▶ _What to do_
Please report every line in the entries that contains the string "testing".
[Material supplied]
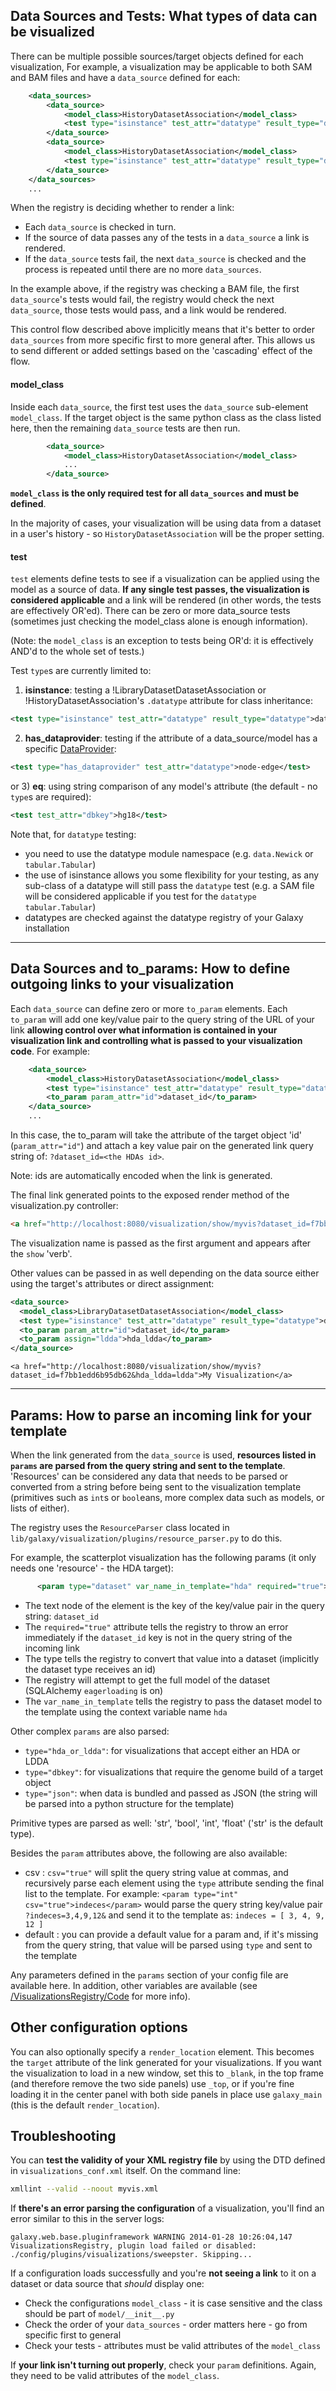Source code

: ## Data Sources and Tests: What types of data can be visualized
There can be multiple possible sources/target objects defined for each visualization, For example, a visualization may
be applicable to both SAM and BAM files and have a `data_source` defined for each:
```xml
    <data_sources>
        <data_source>
            <model_class>HistoryDatasetAssociation</model_class>
            <test type="isinstance" test_attr="datatype" result_type="datatype">tabular.Sam</test>
        </data_source>
        <data_source>
            <model_class>HistoryDatasetAssociation</model_class>
            <test type="isinstance" test_attr="datatype" result_type="datatype">binary.Bam</test>
        </data_source>
    </data_sources>
    ...
```


When the registry is deciding whether to render a link:

* Each `data_source` is checked in turn.
* If the source of data passes any of the tests in a `data_source` a link is rendered.
* If the `data_source` tests fail, the next `data_source` is checked and the process is repeated until there are no
  more `data_sources`.

In the example above, if the registry was checking a BAM file, the first `data_source`'s tests would fail, the registry
would check the next `data_source`, those tests would pass, and a link would be rendered.

This control flow described above implicitly means that it's better to order `data_sources` from more specific first to
more general after. This allows us to send different or added settings based on the 'cascading' effect of the flow.



#### model_class
Inside each `data_source`, the first test uses the `data_source` sub-element `model_class`. If the target object is
the same python class as the class listed here, then the remaining `data_source` tests are then run.
```xml
        <data_source>
            <model_class>HistoryDatasetAssociation</model_class>
            ...
        </data_source>
```


**`model_class` is the only required test for all `data_sources` and must be defined**.

In the majority of cases, your visualization will be using data from a dataset in a user's history - so
`HistoryDatasetAssociation` will be the proper setting.


#### test
`test` elements define tests to see if a visualization can be applied using the model as a source of data. **If
any single test passes, the visualization is considered applicable** and a link will be rendered (in other words, the
tests are effectively OR'ed). There can be zero or more data_source tests (sometimes just checking the model_class alone
is enough information).

(Note: the `model_class` is an exception to tests being OR'd: it is effectively AND'd to the whole set of tests.)

Test `type`s are currently limited to:

1) **isinstance**: testing a !LibraryDatasetDatasetAssociation or !HistoryDatasetAssociation's `.datatype` attribute
for class inheritance:
```xml
<test type="isinstance" test_attr="datatype" result_type="datatype">data.Newick</test>
```


2) **has_dataprovider**: testing if the attribute of a data_source/model has a specific
[DataProvider](../../DataProviders):
```xml
<test type="has_dataprovider" test_attr="datatype">node-edge</test>
```


or 3) **eq**: using string comparison of any model's attribute (the default - no `type`s are required):
```xml
<test test_attr="dbkey">hg18</test>
```


Note that, for `datatype` testing:
* you need to use the datatype module namespace (e.g. `data.Newick` or `tabular.Tabular`)
* the use of isinstance allows you some flexibility for your testing, as any sub-class of a datatype will still pass
  the `datatype` test (e.g. a SAM file will be considered applicable if you test for the `datatype` `tabular.Tabular`)
* datatypes are checked against the datatype registry of your Galaxy installation


---
## Data Sources and to_params: How to define outgoing links to your visualization

Each `data_source` can define zero or more `to_param` elements. Each `to_param` will add one key/value pair
to the query string of the URL of your link **allowing control over what information is contained in your visualization
link and controlling what is passed to your visualization code**. For example:
```xml
    <data_source>
        <model_class>HistoryDatasetAssociation</model_class>
        <test type="isinstance" test_attr="datatype" result_type="datatype">tabular.Sam</test>
        <to_param param_attr="id">dataset_id</to_param>
    </data_source>
    ...
```


In this case, the to_param will take the attribute of the target object 'id' (`param_attr="id"`) and attach a key
value pair on the generated link query string of: `?dataset_id=<the HDAs id>`.

Note: ids are automatically encoded when the link is generated.

The final link generated points to the exposed render method of the visualization.py controller:
```html
<a href="http://localhost:8080/visualization/show/myvis?dataset_id=f7bb1edd6b95db62">My Visualization</a>
```

The visualization name is passed as the first argument and appears after the `show` 'verb'.


Other values can be passed in as well depending on the data source either using the target's attributes or direct
assignment:
```xml
<data_source>
  <model_class>LibraryDatasetDatasetAssociation</model_class>
  <test type="isinstance" test_attr="datatype" result_type="datatype">data.Data</test>
  <to_param param_attr="id">dataset_id</to_param>
  <to_param assign="ldda">hda_ldda</to_param>
</data_source>
```


```#!
<a href="http://localhost:8080/visualization/show/myvis?dataset_id=f7bb1edd6b95db62&hda_ldda=ldda">My Visualization</a>
```





---
## Params: How to parse an incoming link for your template
When the link generated from the `data_source` is used, **resources listed in `params` are parsed from the query string
and sent to the template**. 'Resources' can be considered any data that needs to be parsed or converted from a string
before being sent to the visualization template (primitives such as `int`s or `bool`eans, more complex data such as
models, or lists of either).

The registry uses the `ResourceParser` class located in `lib/galaxy/visualization/plugins/resource_parser.py` to do this.

For example, the scatterplot visualization has the following params (it only needs one 'resource' - the HDA target):
```xml
      <param type="dataset" var_name_in_template="hda" required="true">dataset_id</param>
```


* The text node of the element is the key of the key/value pair in the query string: `dataset_id`
* The `required="true"` attribute tells the registry to throw an error immediately if the `dataset_id` key is not in
  the query string of the incoming link
* The type tells the registry to convert that value into a dataset (implicitly the dataset type receives an id)
* The registry will attempt to get the full model of the dataset (SQLAlchemy `eagerloading` is on)
* The `var_name_in_template` tells the registry to pass the dataset model to the template using the context variable
  name `hda`

Other complex `params` are also parsed:
* `type="hda_or_ldda"`: for visualizations that accept either an HDA or LDDA
* `type="dbkey"`: for visualizations that require the genome build of a target object
* `type="json"`: when data is bundled and passed as JSON (the string will be parsed into a python structure for the
  template)

Primitive types are parsed as well: 'str', 'bool', 'int', 'float' ('str' is the default type).

Besides the `param` attributes above, the following are also available:
* csv : `csv="true"` will split the query string value at commas, and recursively parse each element using the `type`
  attribute sending the final list to the template. For example: `<param type="int" csv="true">indeces</param>` would
  parse the query string key/value pair `?indeces=3,4,9,12&` and send it to the template as: `indeces = [ 3, 4, 9, 12 ]`
* default : you can provide a default value for a param and, if it's missing from the query string, that value will
  be parsed using `type` and sent to the template

Any parameters defined in the `params` section of your config file are available here. In addition, other variables
are available (see [/VisualizationsRegistry/Code](../Code) for more info).


## Other configuration options
You can also optionally specify a `render_location` element. This becomes the `target` attribute of the link generated
for your visualizations. If you want the visualization to load in a new window, set this to `_blank`, in the top frame
(and therefore remove the two side panels) use `_top`, or if you're fine loading it in the center panel with both
side panels in place use `galaxy_main` (this is the default `render_location`).


## Troubleshooting
You can **test the validity of your XML registry file** by using the DTD defined in `visualizations_conf.xml` itself.
On the command line:
```bash
xmllint --valid --noout myvis.xml
```


If **there's an error parsing the configuration** of a visualization, you'll find an error similar to this in the
server logs:
```#!
galaxy.web.base.pluginframework WARNING 2014-01-28 10:26:04,147 VisualizationsRegistry, plugin load failed or disabled:
./config/plugins/visualizations/sweepster. Skipping...
```


If a configuration loads successfully and you're **not seeing a link** to it on a dataset or data source that
*should* display one:
* Check the configurations `model_class` - it is case sensitive and the class should be part of `model/__init__.py`
* Check the order of your `data_sources` - order matters here - go from specific first to general
* Check your tests - attributes must be valid attributes of the `model_class`

If **your link isn't turning out properly**, check your `param` definitions. Again, they need to be valid attributes
of the `model_class`.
[/Material supplied]
▶ _Answer to the exercise_
1) **isinstance**: testing a !LibraryDatasetDatasetAssociation or !HistoryDatasetAssociation's `.datatype` attribute
2) **has_dataprovider**: testing if the attribute of a data_source/model has a specific
Note that, for `datatype` testing:
* the use of isinstance allows you some flexibility for your testing, as any sub-class of a datatype will still pass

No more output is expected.